The aberration of the ball towards the water I determined 
thus: having regulated my gun, &c. so that I could hit a 
mark upon dry level ground, of the magnitude, and at the 
distance I mentioned before, I set up two targets very near 
to Ulswater edge, and 120 yards distant from each other. I 
then took my station at one of them, and firing at the 
other, found the ball pretty exact as to elevation, but out 
of the line of my aim near four inches: I then placed myself 
at the target I had before shot at, and fired at the other, 
and found the result precisely the same: these experiments I 
repeated a great number of times, and found the same 
variation, both in quantity and direction, viz. about four 
inches, and always towards the water. Satisfied with the 
accuracy of my observations, I mentioned them to several 
philosophical gentlemen; some of whom honestly confessed 
they knew nothing that could give a solution to this 
paradoxical problem, and others again disbelieved the whole, 
or at least pretended so to do. The reason seems to be 
twofold; the air over the lake will always be cooler and 
less rarified than that over the land; on this account, the 
vapours raised from the banks of the lake will in their 
ascent tend towards the water, and thus impell the shot in 
that direction. Again, an account of the same rarefaction, 
the line of sight, or (as gunner's call it) 
Collimation, will not be a right line, but a curve 
convex, towards the water: now the aim being (as is evident) 

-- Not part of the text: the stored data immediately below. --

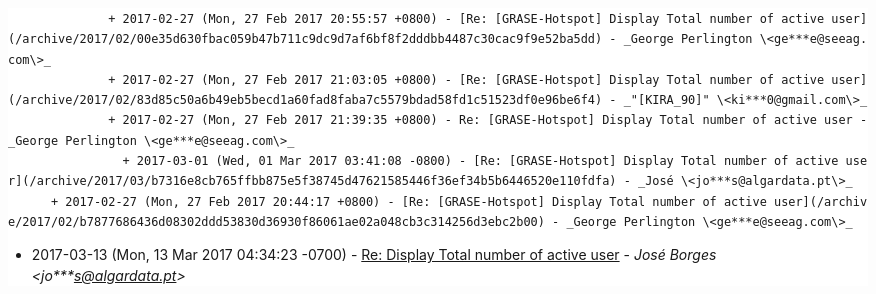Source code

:                   + 2017-02-27 (Mon, 27 Feb 2017 20:55:57 +0800) - [Re: [GRASE-Hotspot] Display Total number of active user](/archive/2017/02/00e35d630fbac059b47b711c9dc9d7af6bf8f2dddbb4487c30cac9f9e52ba5dd) - _George Perlington \<ge***e@seeag.com\>_
                  + 2017-02-27 (Mon, 27 Feb 2017 21:03:05 +0800) - [Re: [GRASE-Hotspot] Display Total number of active user](/archive/2017/02/83d85c50a6b49eb5becd1a60fad8faba7c5579bdad58fd1c51523df0e96be6f4) - _"[KIRA_90]" \<ki***0@gmail.com\>_
                  + 2017-02-27 (Mon, 27 Feb 2017 21:39:35 +0800) - Re: [GRASE-Hotspot] Display Total number of active user - _George Perlington \<ge***e@seeag.com\>_
                    + 2017-03-01 (Wed, 01 Mar 2017 03:41:08 -0800) - [Re: [GRASE-Hotspot] Display Total number of active user](/archive/2017/03/b7316e8cb765ffbb875e5f38745d47621585446f36ef34b5b6446520e110fdfa) - _José \<jo***s@algardata.pt\>_
          + 2017-02-27 (Mon, 27 Feb 2017 20:44:17 +0800) - [Re: [GRASE-Hotspot] Display Total number of active user](/archive/2017/02/b7877686436d08302ddd53830d36930f86061ae02a048cb3c314256d3ebc2b00) - _George Perlington \<ge***e@seeag.com\>_
  + 2017-03-13 (Mon, 13 Mar 2017 04:34:23 -0700) - [Re: Display Total number of active user](/archive/2017/03/6fc44dda9a6e0fe9ab174789eb142bb810d762f8048976c237042e48669ea62d) - _José Borges \<jo***s@algardata.pt\>_

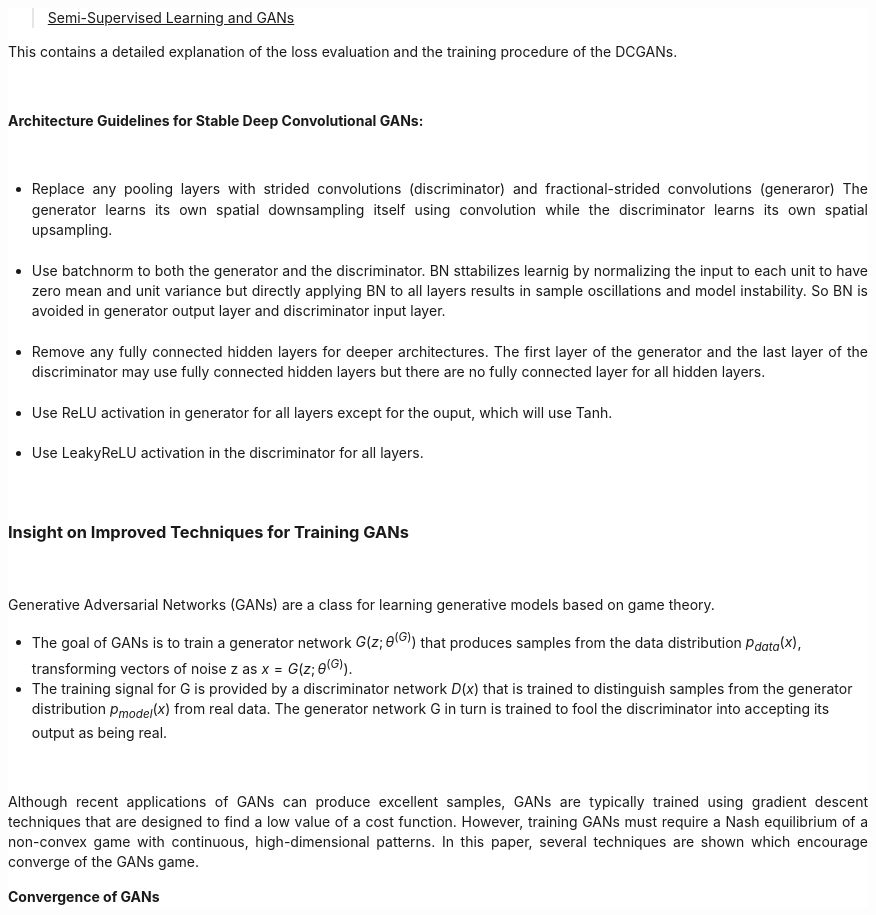 > [Semi-Supervised Learning and GANs](https://towardsdatascience.com/semi-supervised-learning-and-gans-f23bbf4ac683)

This contains a detailed explanation of the loss evaluation and the training procedure of the DCGANs.

<br>

**Architecture Guidelines for Stable Deep Convolutional GANs:**

<br>

<div align = justify>
  <ul>
    <li>Replace any pooling layers with strided convolutions (discriminator) and fractional-strided convolutions (generaror) The generator learns its own spatial downsampling itself using convolution while the discriminator learns its own spatial upsampling.</li>
    <br>
    <li>Use batchnorm to both the generator and the discriminator.  BN sttabilizes learnig by normalizing the input to each unit to have zero mean and unit variance but directly applying BN to all layers results in sample oscillations and model instability. So BN is avoided in generator output layer and discriminator input layer.</li>
    <br>
    <li>Remove any fully connected hidden layers for deeper architectures.  The first layer of the generator and the last layer of the discriminator may use fully connected hidden layers but there are no fully connected layer for all hidden layers.</li>
    <br>
    <li>Use ReLU activation in generator for all layers except for the ouput, which will use Tanh.</li>
    <br>
    <li>Use LeakyReLU activation in the discriminator for all layers.</li>
  </ul>
</div>
<br>

### Insight on Improved Techniques for Training GANs

<br>
<p align = "justify">
Generative Adversarial Networks (GANs) are a class for learning generative models based on game theory. </p>

- The goal of GANs is to train a generator network  $G(z; \theta^{(G)})$ that produces samples from the data distribution $p_{data}(x)$, transforming vectors of noise z as $x = G(z; \theta^{(G)})$.
- The training signal for G is provided by a discriminator network $D(x)$ that is trained to distinguish samples from the generator distribution $p_{model}(x)$ from real data. The generator network G in turn is trained to fool the discriminator into accepting its output as being real.

<br>
<p align = "justify">
Although recent applications of GANs can produce excellent samples, GANs are typically trained using gradient descent techniques that are designed to find a low value of a cost function. However, training GANs must require a Nash equilibrium of a non-convex game with continuous, high-dimensional patterns. In this paper, several techniques are shown which encourage converge of the GANs game.</p>

**Convergence of GANs**
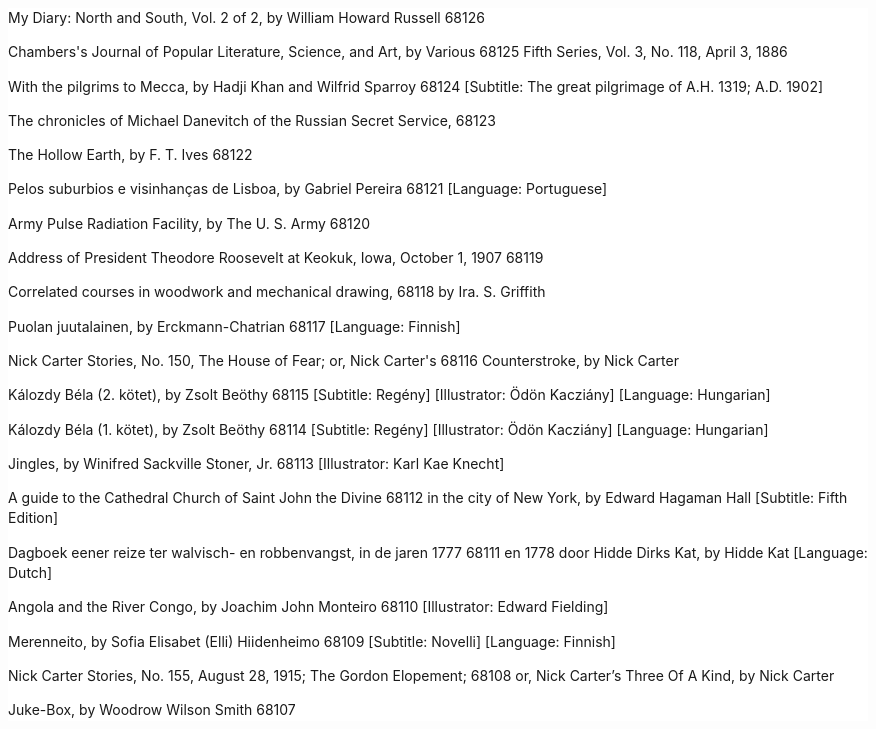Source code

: My Diary: North and South, Vol. 2 of 2, by William Howard Russell        68126

Chambers's Journal of Popular Literature, Science, and Art, by Various   68125
  Fifth Series, Vol. 3, No. 118, April 3, 1886

With the pilgrims to Mecca, by Hadji Khan and Wilfrid Sparroy            68124
  [Subtitle: The great pilgrimage of A.H. 1319; A.D. 1902]

The chronicles of Michael Danevitch of the Russian Secret Service,       68123

The Hollow Earth, by F. T. Ives                                          68122

Pelos suburbios e visinhanças de Lisboa, by Gabriel Pereira              68121
  [Language: Portuguese]

Army Pulse Radiation Facility, by The U. S. Army                         68120

Address of President Theodore Roosevelt at Keokuk, Iowa, October 1, 1907 68119

Correlated courses in woodwork and mechanical drawing,                   68118
  by Ira. S. Griffith

Puolan juutalainen, by Erckmann-Chatrian                                 68117
  [Language: Finnish]

Nick Carter Stories, No. 150, The House of Fear; or, Nick Carter's       68116
  Counterstroke, by Nick Carter

Kálozdy Béla (2. kötet), by Zsolt Beöthy                                 68115
  [Subtitle: Regény]
  [Illustrator: Ödön Kacziány]
  [Language: Hungarian]

Kálozdy Béla (1. kötet), by Zsolt Beöthy                                 68114
  [Subtitle: Regény]
  [Illustrator: Ödön Kacziány]
  [Language: Hungarian]

Jingles, by Winifred Sackville Stoner, Jr.                               68113
  [Illustrator: Karl Kae Knecht]

A guide to the Cathedral Church of Saint John the Divine                 68112
  in the city of New York, by Edward Hagaman Hall
  [Subtitle: Fifth Edition]

Dagboek eener reize ter walvisch- en robbenvangst, in de jaren 1777      68111
  en 1778 door Hidde Dirks Kat, by Hidde Kat
  [Language: Dutch]

Angola and the River Congo, by Joachim John Monteiro                     68110
  [Illustrator: Edward Fielding]

Merenneito, by Sofia Elisabet (Elli) Hiidenheimo                         68109
  [Subtitle: Novelli]
  [Language: Finnish]

Nick Carter Stories, No. 155, August 28, 1915; The Gordon Elopement;     68108
  or, Nick Carter’s Three Of A Kind, by Nick Carter

Juke-Box, by Woodrow Wilson Smith                                        68107
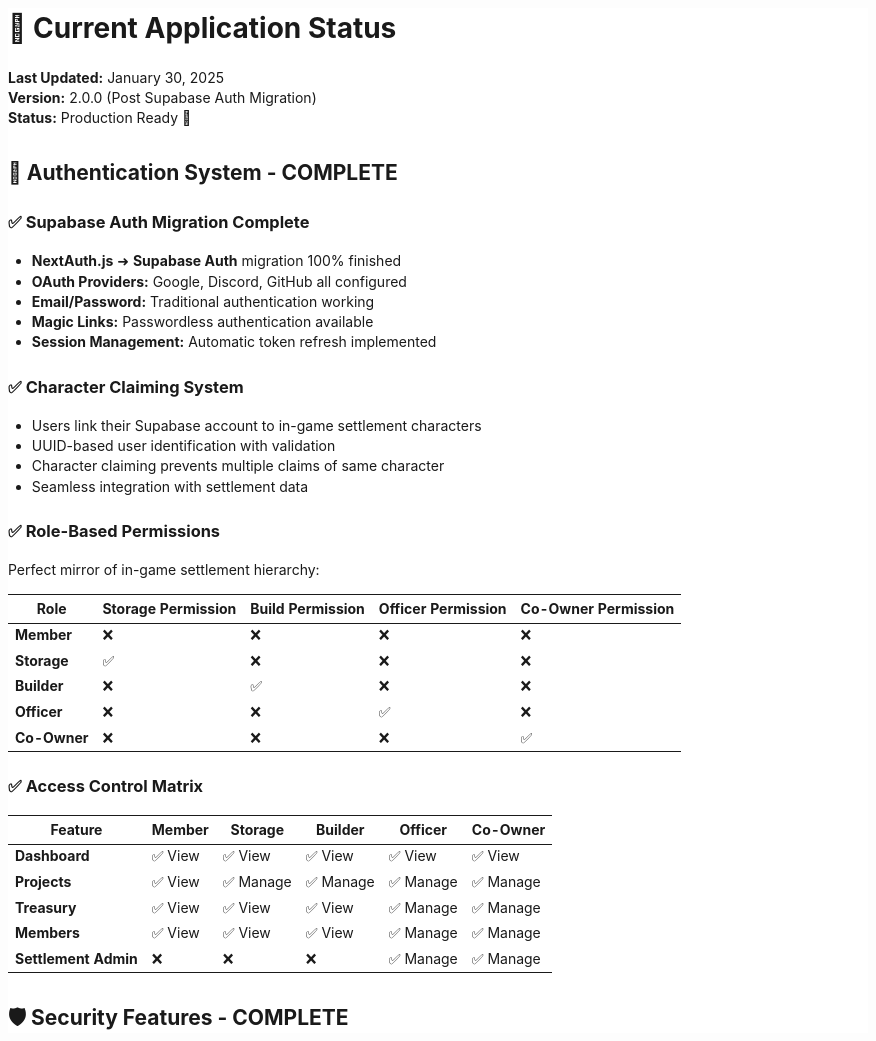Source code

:# 🎯 Current Application Status

**Last Updated:** January 30, 2025  
**Version:** 2.0.0 (Post Supabase Auth Migration)  
**Status:** Production Ready 🚀

## 🔐 **Authentication System - COMPLETE**

### ✅ **Supabase Auth Migration Complete**
- **NextAuth.js** ➜ **Supabase Auth** migration 100% finished
- **OAuth Providers:** Google, Discord, GitHub all configured
- **Email/Password:** Traditional authentication working
- **Magic Links:** Passwordless authentication available
- **Session Management:** Automatic token refresh implemented

### ✅ **Character Claiming System**
- Users link their Supabase account to in-game settlement characters
- UUID-based user identification with validation
- Character claiming prevents multiple claims of same character
- Seamless integration with settlement data

### ✅ **Role-Based Permissions**
Perfect mirror of in-game settlement hierarchy:

| **Role** | **Storage Permission** | **Build Permission** | **Officer Permission** | **Co-Owner Permission** |
|----------|----------------------|-------------------|---------------------|---------------------|
| **Member** | ❌ | ❌ | ❌ | ❌ |
| **Storage** | ✅ | ❌ | ❌ | ❌ |
| **Builder** | ❌ | ✅ | ❌ | ❌ |
| **Officer** | ❌ | ❌ | ✅ | ❌ |
| **Co-Owner** | ❌ | ❌ | ❌ | ✅ |

### ✅ **Access Control Matrix**

| **Feature** | **Member** | **Storage** | **Builder** | **Officer** | **Co-Owner** |
|-------------|------------|-------------|-------------|-------------|--------------|
| **Dashboard** | ✅ View | ✅ View | ✅ View | ✅ View | ✅ View |
| **Projects** | ✅ View | ✅ Manage | ✅ Manage | ✅ Manage | ✅ Manage |
| **Treasury** | ✅ View | ✅ View | ✅ View | ✅ Manage | ✅ Manage |
| **Members** | ✅ View | ✅ View | ✅ View | ✅ Manage | ✅ Manage |
| **Settlement Admin** | ❌ | ❌ | ❌ | ✅ Manage | ✅ Manage |

## 🛡️ **Security Features - COMPLETE**
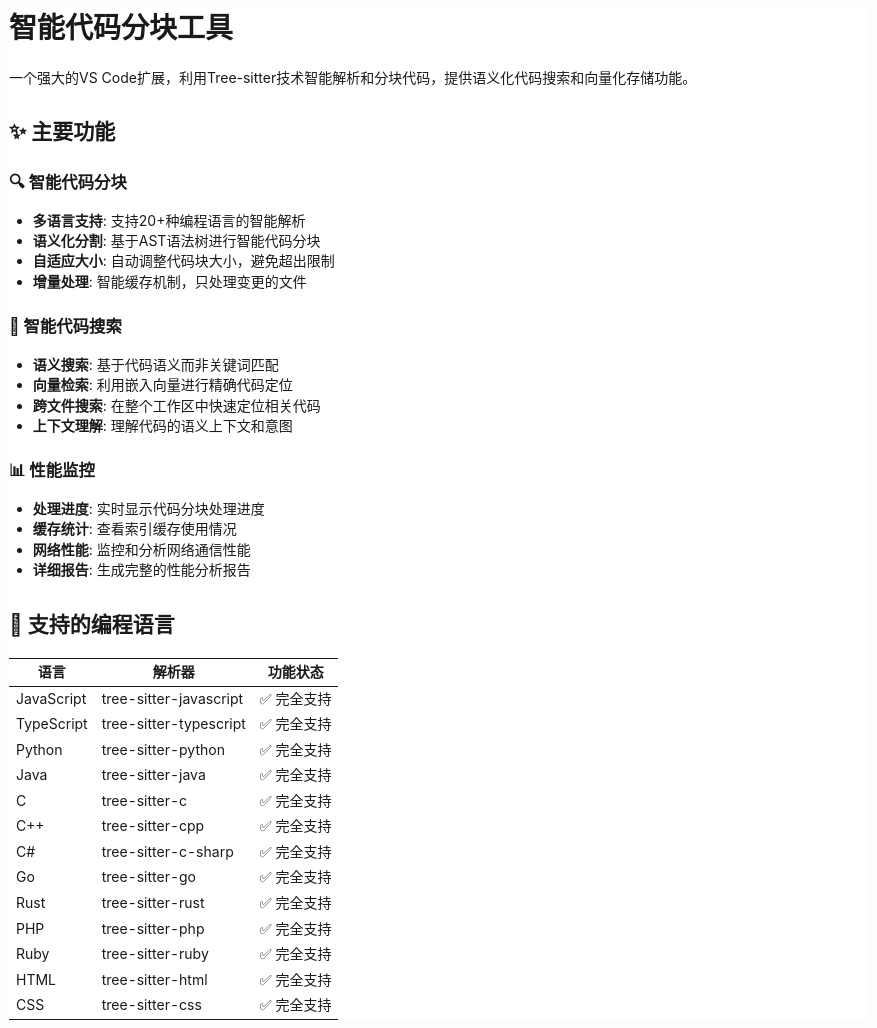# 智能代码分块工具

一个强大的VS Code扩展，利用Tree-sitter技术智能解析和分块代码，提供语义化代码搜索和向量化存储功能。

## ✨ 主要功能

### 🔍 智能代码分块
- **多语言支持**: 支持20+种编程语言的智能解析
- **语义化分割**: 基于AST语法树进行智能代码分块
- **自适应大小**: 自动调整代码块大小，避免超出限制
- **增量处理**: 智能缓存机制，只处理变更的文件

### 🔎 智能代码搜索
- **语义搜索**: 基于代码语义而非关键词匹配
- **向量检索**: 利用嵌入向量进行精确代码定位
- **跨文件搜索**: 在整个工作区中快速定位相关代码
- **上下文理解**: 理解代码的语义上下文和意图

### 📊 性能监控
- **处理进度**: 实时显示代码分块处理进度
- **缓存统计**: 查看索引缓存使用情况
- **网络性能**: 监控和分析网络通信性能
- **详细报告**: 生成完整的性能分析报告

## 🚀 支持的编程语言

| 语言 | 解析器 | 功能状态 |
|------|--------|----------|
| JavaScript | tree-sitter-javascript | ✅ 完全支持 |
| TypeScript | tree-sitter-typescript | ✅ 完全支持 |
| Python | tree-sitter-python | ✅ 完全支持 |
| Java | tree-sitter-java | ✅ 完全支持 |
| C | tree-sitter-c | ✅ 完全支持 |
| C++ | tree-sitter-cpp | ✅ 完全支持 |
| C# | tree-sitter-c-sharp | ✅ 完全支持 |
| Go | tree-sitter-go | ✅ 完全支持 |
| Rust | tree-sitter-rust | ✅ 完全支持 |
| PHP | tree-sitter-php | ✅ 完全支持 |
| Ruby | tree-sitter-ruby | ✅ 完全支持 |
| HTML | tree-sitter-html | ✅ 完全支持 |
| CSS | tree-sitter-css | ✅ 完全支持 |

taken in a line, which is a targent (sic) to that curve, 
must not strike the object, but another spot nearer to the 
water than the object at which the gun is directed; we want 
sufficient data to bring these quantities to 
computation; otherwise the solution of them would be a very 
useful and instructive problem, not only in gunnery, but in 
every other science where the measuring of horizontal angles 
is necessary.
 From the above remarks, it should seem as if the bow might 
almost cope with the rifle-gun, in accuracy of shot, and as 
such I can almost give credit to the tales of our old 
Archers. I am the more induced to this from the observation 
of the great Dr Halley, who, in determining his problems of 
gunnery, found a cross-bow to be more accurate than 
any artillery he could prepare: now Ascham affirms the 
cross-bow to be but a trifling engine, and we may thence (I 
think) conclude that the bow was the surest instrument ever 
devised. In point of utility in war, the musket must 
undoubtedly claim precedence; the rifle though astonishingly 
accurate, can hardly be discharged more than six times in an 
hour, and the expence of arrows makes the bow a very costly 
instrument; so that I think the art of war will, for some 
centuries at least, continue upon the present plan; "there 
is, however (as an elegant and learned author observes) a 
pleasure in knowing what may be done, though it may 
not always be the best for practice."